▶ _Request 1_:
In the silicon photonics foundry article, which university developed MOSIS, and in what year?
▶ _Request 2_:
For each statement, say whether the silicon photonics foundry article supports it, and quote the words that decide it: (a) The OpSIS lab was launched in February. (b) Microsoft is one of the lab's supporters. (c) Shuttle runs spread processing costs across many users of one mask set.
▶ _Request 3_:
Please reproduce the silicon photonics foundry article from "Foundry Aids Silicon" through "systems in silicon.".

▶ _Given text_:

Foundry Aids Silicon Photonics

A new foundry service for silicon photonics will reduce costs and allow new lines of research on computer chips.
01 July 2011

The opening of a new foundry service for silicon photonic chips in Seattle, WA (USA) earlier this year signals a "new age" for optical integrated circuits, one that could revolutionize the computing industry as well as communications, biomedicine, and imaging.

The University of Washington (UW) launched the new Optoelectronic Systems Integration in Silicon (OpSIS) lab in February to allow engineers and researchers working on different projects anywhere in the world to share the cost of prototyping and fabricating chip-scale systems in silicon.

The lab, partly supported by Intel Corp., BAE Systems, and the U.S. Air Force Office of Scientific Research, is modeled on the Metal Oxide Silicon Implementation Service (MOSIS) developed at the University of Southern California in 1981. MOSIS has been widely credited with ushering in the current era of integrated circuit computing technology.

The multi-project wafer service for silicon photonics at UW's new Institute for Photonic Integration aims to make it radically easier and cheaper to design and manufacture the next generation of computer chips that move information with light as well as electricity. OpSIS will bring prototyping capability within reach of startups and academic research groups by coordinating "shuttle runs" that spread the cost of processing across many users of a single mask set.

BAE Systems, the Institute of Microelectronics in Singapore, and other foundry partners will produce the prototype chips for multiple users.

Creating an ecosystem

The complexity of silicon photonic systems on chips has exploded over the past several years, and the processes needed to build these circuits are usually too expensive or too risky for the research community to access. This, in turn, has hampered progress in low-cost, volume manufacturing.

▶ _Supplied entries_:

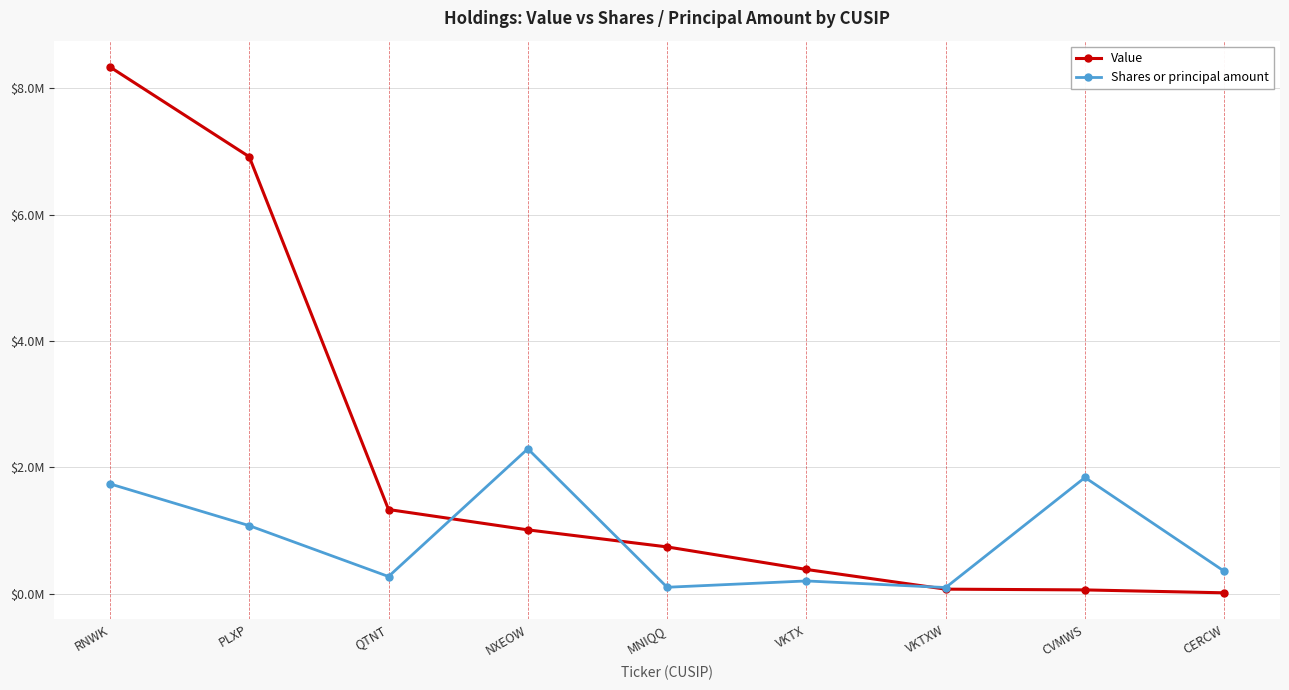

Where do Shares or principal amount and Value first cross each other?

QTNT and NXEOW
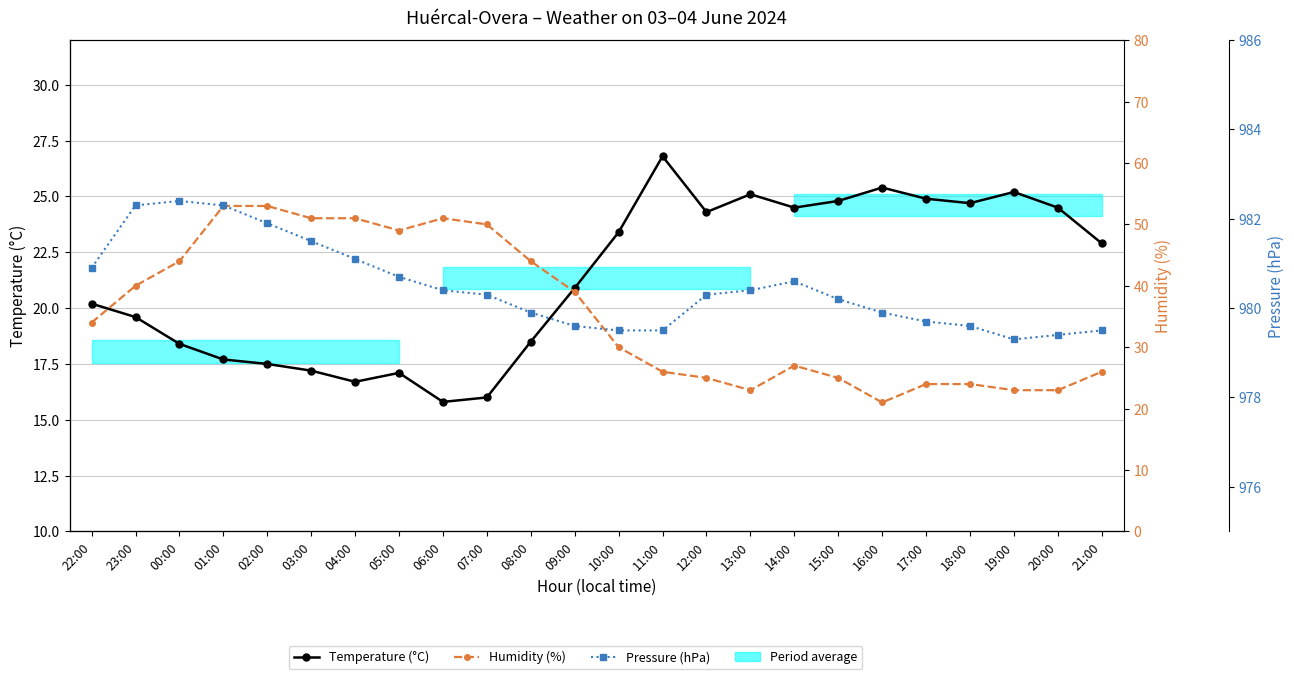

List the series in order of their peak value, highest first.

Pressure (hPa), Humidity (%), Temperature (°C)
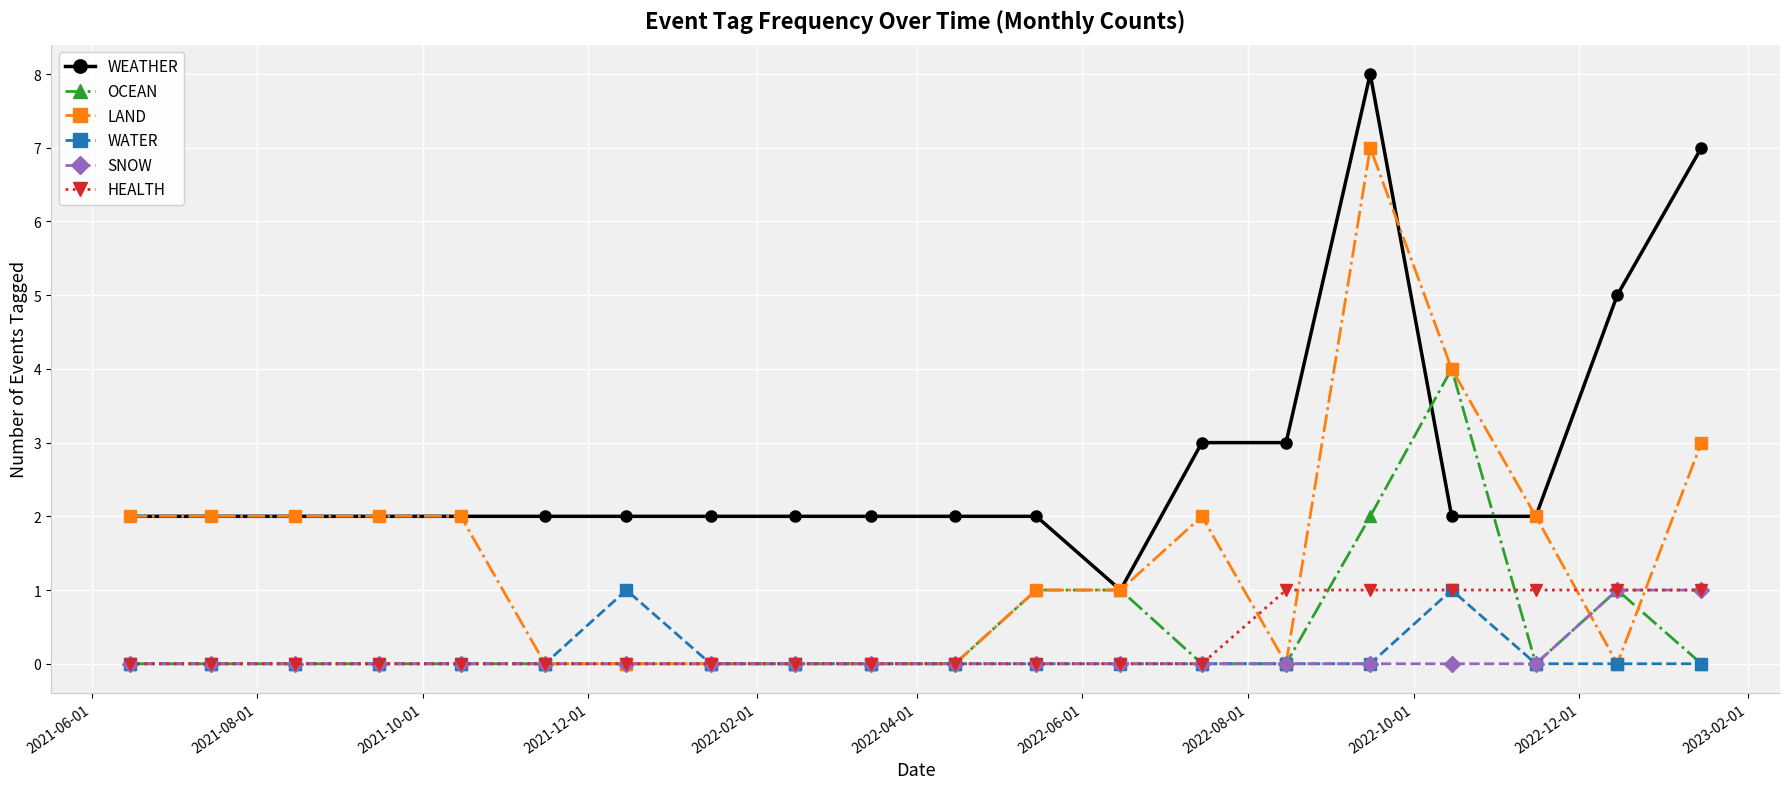

What is the difference between the maximum and minimum values in the OCEAN series?

4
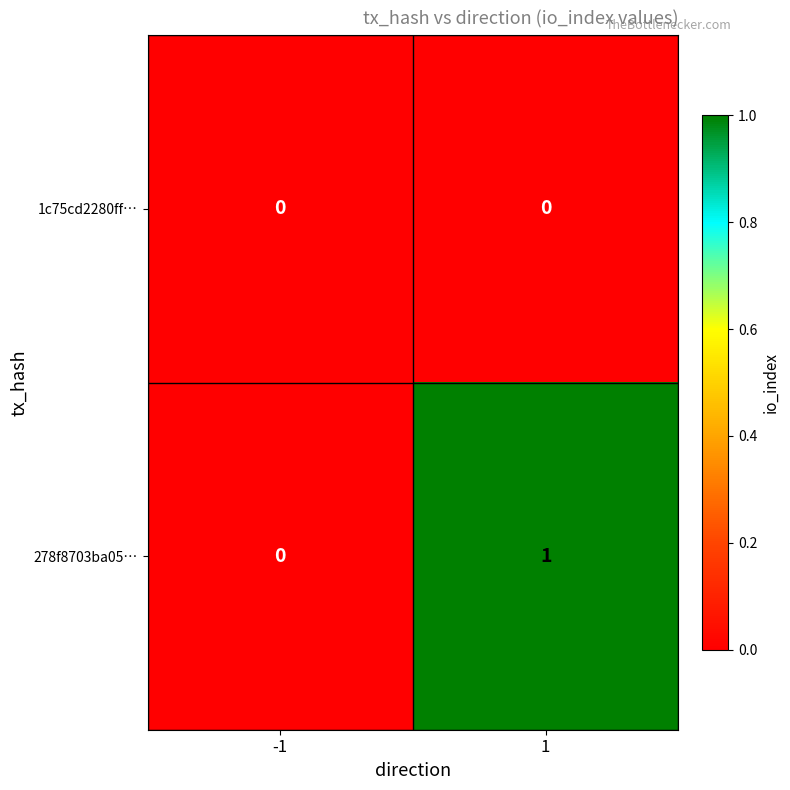

Reading left to right, what are all the values shown in this chart?

1c75cd2280ff…: -1=0	1=0
278f8703ba05…: -1=0	1=1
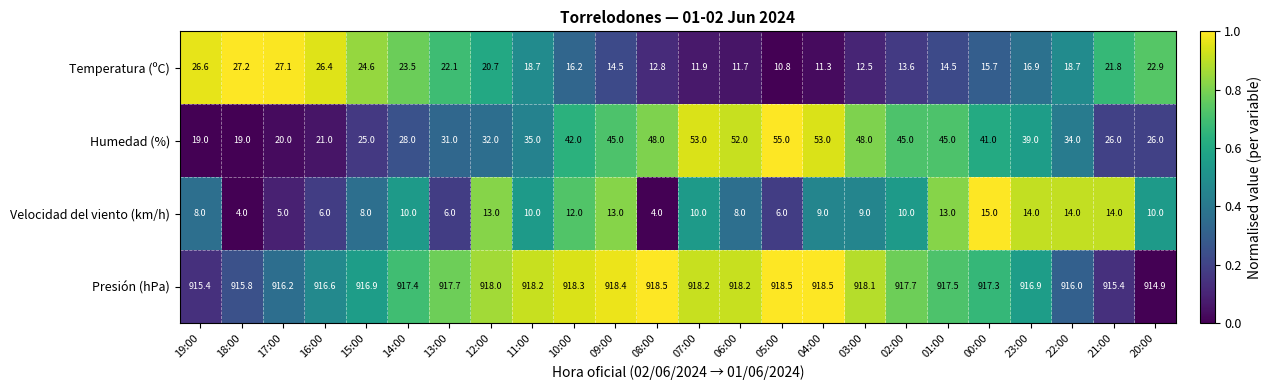

What is the average value of the Velocidad del viento (km/h) series?

9.6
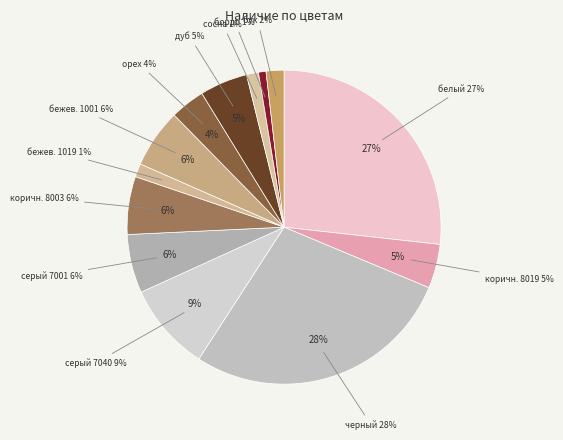

Is бежевый (RAL 1019) the majority of the pie?

No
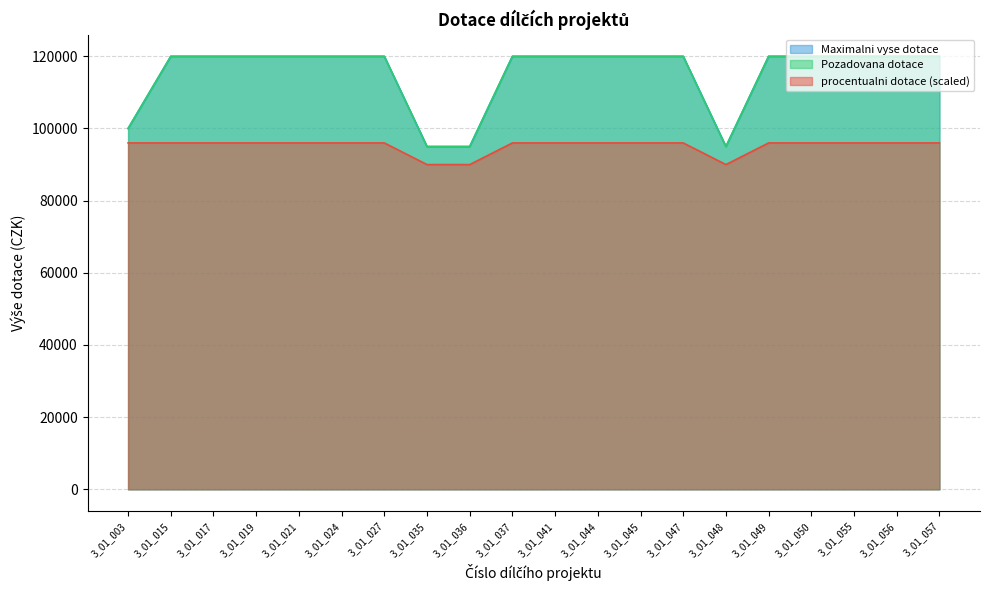

Reading right to left, list all the values displayed in this chart.

procentualni dotace: 3_01_057=96000	3_01_056=96000	3_01_055=96000	3_01_050=96000	3_01_049=96000	3_01_048=90000	3_01_047=96000	3_01_045=96000	3_01_044=96000	3_01_041=96000	3_01_037=96000	3_01_036=90000	3_01_035=90000	3_01_027=96000	3_01_024=96000	3_01_021=96000	3_01_019=96000	3_01_017=96000	3_01_015=96000	3_01_003=96000
Maximalni vyse dotace: 3_01_057=120000	3_01_056=120000	3_01_055=120000	3_01_050=120000	3_01_049=120000	3_01_048=95000	3_01_047=120000	3_01_045=120000	3_01_044=120000	3_01_041=120000	3_01_037=120000	3_01_036=95000	3_01_035=95000	3_01_027=120000	3_01_024=120000	3_01_021=120000	3_01_019=120000	3_01_017=120000	3_01_015=120000	3_01_003=100000
Pozadovana dotace: 3_01_057=120000	3_01_056=120000	3_01_055=120000	3_01_050=120000	3_01_049=120000	3_01_048=95000	3_01_047=120000	3_01_045=120000	3_01_044=120000	3_01_041=120000	3_01_037=120000	3_01_036=95000	3_01_035=95000	3_01_027=120000	3_01_024=120000	3_01_021=120000	3_01_019=120000	3_01_017=120000	3_01_015=120000	3_01_003=100000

▶ _Expected output 1_:
The University of Southern California, in 1981.

▶ _Expected output 2_:
(a) Yes: "The University of Washington (UW) launched the new Optoelectronic Systems Integration in Silicon (OpSIS) lab in February"
(b) No: "partly supported by Intel Corp., BAE Systems, and the U.S. Air Force Office of Scientific Research"
(c) Yes: "coordinating "shuttle runs" that spread the cost of processing across many users of a single mask set"

▶ _Expected output 3_:
Foundry Aids Silicon Photonics

A new foundry service for silicon photonics will reduce costs and allow new lines of research on computer chips.
01 July 2011

The opening of a new foundry service for silicon photonic chips in Seattle, WA (USA) earlier this year signals a "new age" for optical integrated circuits, one that could revolutionize the computing industry as well as communications, biomedicine, and imaging.

The University of Washington (UW) launched the new Optoelectronic Systems Integration in Silicon (OpSIS) lab in February to allow engineers and researchers working on different projects anywhere in the world to share the cost of prototyping and fabricating chip-scale systems in silicon.